Sendikayı kimin, nasıl yöneteceğine, işçiyi kimin temsil edeceğine, işverenler ya da başkaları değil... Ancak ve ancak işçiler karar verir.
Bunun yolu da demokratik seçimden geçer.
Atanan temsilci işçiyi değil, atayanları temsil eder.
Demokratik olmayan bir seçimle işbaşına gelen yöneticinin temsiliyeti, şaibeli olacağı için işçiye değil, işverene hizmet eder.
İşçinin söz ve karar sahibi olmadığı yerde, söz ve karar sahibi, işveren ve onun uyduları olur.
Sendikal demokrasinin olmadığı yerde açıklık olmaz.

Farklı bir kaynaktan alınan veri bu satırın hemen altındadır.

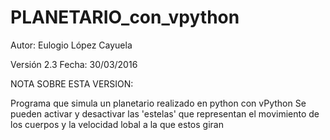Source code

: # PLANETARIO_con_vpython

Autor: Eulogio López Cayuela

Versión 2.3 Fecha: 30/03/2016

NOTA SOBRE ESTA VERSION:

Programa que simula un planetario realizado en python con vPython 
Se pueden activar y desactivar las 'estelas' que representan el movimiento de los cuerpos y la velocidad lobal a la que estos giran

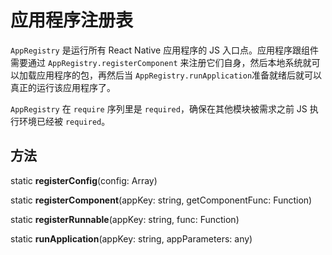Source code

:# 应用程序注册表 

`AppRegistry` 是运行所有 React Native 应用程序的 JS 入口点。应用程序跟组件需要通过 `AppRegistry.registerComponent` 来注册它们自身，然后本地系统就可以加载应用程序的包，再然后当 `AppRegistry.runApplication`准备就绪后就可以真正的运行该应用程序了。

`AppRegistry` 在 `require` 序列里是 `required`，确保在其他模块被需求之前 JS 执行环境已经被 `required`。 

## 方法 

static **registerConfig**(config: Array<AppConfig>) 

static **registerComponent**(appKey: string, getComponentFunc: Function) 

static **registerRunnable**(appKey: string, func: Function) 

static **runApplication**(appKey: string, appParameters: any) 

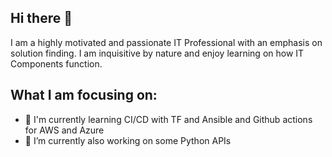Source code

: <!--

### Hi there 👋

**Atredies/Atredies** is a ✨ _special_ ✨ repository because its `README.md` (this file) appears on your GitHub profile.

Here are some ideas to get you started:

- 🔭 I’m currently working on ...
- 🌱 I’m currently learning ...
- 👯 I’m looking to collaborate on ...
- 🤔 I’m looking for help with ...
- 💬 Ask me about ...
- 📫 How to reach me: ...
- 😄 Pronouns: ...
- ⚡ Fun fact: ...
-->

## Hi there 👋

I am a highly motivated and passionate IT Professional with an emphasis on solution finding. 
I am inquisitive by nature and enjoy learning on how IT Components function. 

## What I am focusing on:
- 🌱 I'm currently learning CI/CD with TF and Ansible and Github actions for AWS and Azure
- 🔭 I’m currently also working on some Python APIs
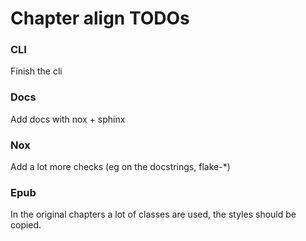 # Chapter align TODOs

### CLI

Finish the cli

### Docs

Add docs with nox + sphinx

### Nox

Add a lot more checks (eg on the docstrings, flake-*)

### Epub

In the original chapters a lot of classes are used,
the styles should be copied.
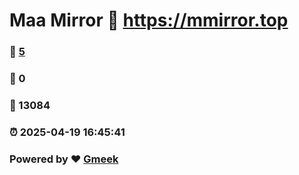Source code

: # Maa Mirror :link: https://mmirror.top 
### :page_facing_up: [5](https://mmirror.top/tag.html) 
### :speech_balloon: 0 
### :hibiscus: 13084 
### :alarm_clock: 2025-04-19 16:45:41 
### Powered by :heart: [Gmeek](https://github.com/Meekdai/Gmeek)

Açıklığın olmadığı yerde, gölge çok olur.
Sendikal demokrasi, aynı zamanda, iç denetim demektir. İç denetim yoksa, yani sendikanın her adımı gerçekten demokratik bir denetimden geçirilmiyorsa, orada şaibe çok olur.
O yüzden, Kristal-İş’in yeniden Kristal-İş olabilmesi için tek anahtar, sendikal demokrasidir. Adil ve demokratik bir seçim, açıklık ve denetim şarttır.
Sendika işçinin tarlasıdır. Ne ekerseniz, onu biçersiniz. Güven içinde, işten atılma korkusu duymadan çalışmak, haklarınızı, ücretlerinizi geliştirmek istiyorsanız, duruma el koymak zorundasınız.
Ne işverenden, ne işverenin önünde el pençe duranlardan size fayda gelmez. İşiniz, ekmeğiniz ve geleceğiniz için, çocuklarınızın bugünü ve yarını için, ayağa kalkın, duruma el koyun.
Sendikanıza sahip çıkın, işten atılan, disipline verilen arkadaşlarınıza destek olun.
Korkmayın, korkunun ecele faydası yok. Unutmayın, tavşan korktuğu için kaçmaz, kaçtığı için korkar.
Yaşasın Kristal-İş! Yaşasın işçilerin birliği.